Jika melihat prilaku Celia, sepertinya dia ingin cepat pulang. Aku pun mulai serius mengerjakan tugas kami.

Celia memang sangat cerdas, aku semakin salut padanya. Dalam waktu singkat, dia mampu menyelesaikan tugas kami.

"Tugasnya sudah selesai. Aku pulang dulu ya, Leslie."

"Kau menginap saja di sini." Ajakku, berharap dia bersedia menginap di sini.

"Tidak sekarang. Mungkin lain kali, sekarang aku harus pulang."

Mendesah kecewa, aku tahu tak mungkin memaksanya tetap tinggal. "Hm ... baiklah. Aku akan mengantarmu sampai kau naik bus."

Aku senang karena untuk pertama kalinya ada seseorang yang menemaniku di Apartemen ini. Namun, aku kembali sedih ketika mengantarkan Celia pulang. Aku sendirian lagi di apartemen sebesar ini.

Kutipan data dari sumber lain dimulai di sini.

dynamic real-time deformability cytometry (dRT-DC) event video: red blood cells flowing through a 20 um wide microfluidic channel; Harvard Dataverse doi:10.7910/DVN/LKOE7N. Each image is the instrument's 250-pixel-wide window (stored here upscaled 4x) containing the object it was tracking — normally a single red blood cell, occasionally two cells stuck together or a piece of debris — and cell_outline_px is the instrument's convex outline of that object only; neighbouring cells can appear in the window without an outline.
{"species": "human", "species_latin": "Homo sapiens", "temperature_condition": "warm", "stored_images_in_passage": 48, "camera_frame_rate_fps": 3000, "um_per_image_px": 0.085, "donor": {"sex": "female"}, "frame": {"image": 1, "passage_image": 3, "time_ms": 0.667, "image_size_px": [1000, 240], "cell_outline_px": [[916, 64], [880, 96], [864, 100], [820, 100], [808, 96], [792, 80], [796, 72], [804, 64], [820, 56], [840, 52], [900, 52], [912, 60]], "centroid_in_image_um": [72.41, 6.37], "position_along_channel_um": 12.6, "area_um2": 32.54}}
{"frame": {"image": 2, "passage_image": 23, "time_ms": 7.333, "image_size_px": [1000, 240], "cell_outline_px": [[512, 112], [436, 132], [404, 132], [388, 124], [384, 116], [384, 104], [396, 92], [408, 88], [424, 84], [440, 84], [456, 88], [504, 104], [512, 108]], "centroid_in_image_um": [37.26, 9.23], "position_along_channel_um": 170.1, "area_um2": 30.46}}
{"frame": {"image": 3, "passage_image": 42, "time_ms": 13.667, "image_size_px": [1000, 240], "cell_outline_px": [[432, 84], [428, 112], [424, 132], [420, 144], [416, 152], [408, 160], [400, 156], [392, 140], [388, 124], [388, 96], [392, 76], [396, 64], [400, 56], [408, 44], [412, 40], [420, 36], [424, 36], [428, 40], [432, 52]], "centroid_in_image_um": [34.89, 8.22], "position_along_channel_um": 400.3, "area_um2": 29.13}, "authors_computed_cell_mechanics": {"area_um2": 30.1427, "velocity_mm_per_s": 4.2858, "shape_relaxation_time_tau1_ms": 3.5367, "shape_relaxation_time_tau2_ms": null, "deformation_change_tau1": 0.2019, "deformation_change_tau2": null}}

Setibanya di halte bus, kami mengobrol sambil menunggu bus datang. Tidak berapa lama, bus pun datang dan berhenti tepat di depan kami. Pintu bus itu terbuka, Celia melangkah menaiki bus.

"Celia, lain kali main lagi ke Apartemenku ya." pintaku.

"Tentu saja." jawab Celia. Dia melambaikan tangan yang langsung kubalas dengan lambaian serupa.

"Hei, nona. Mau naik tidak? " tanya sang sopir bus padaku.

"Tidak, Pak. Aku hanya mengantar teman."

"Lain kali kalau tidak mau naik, jangan menghentikan bus."

Sopir bus itu terlihat kesal, dia menjalankan busnya dengan kencang. Aku tidak habis pikir, kenapa pak sopir itu harus marah. Bukankah Celia sudah naik ke busnya? Masih merasa kesal dengan perkataan sang sopir, aku meninggalkan halte untuk kembali ke Apartemen.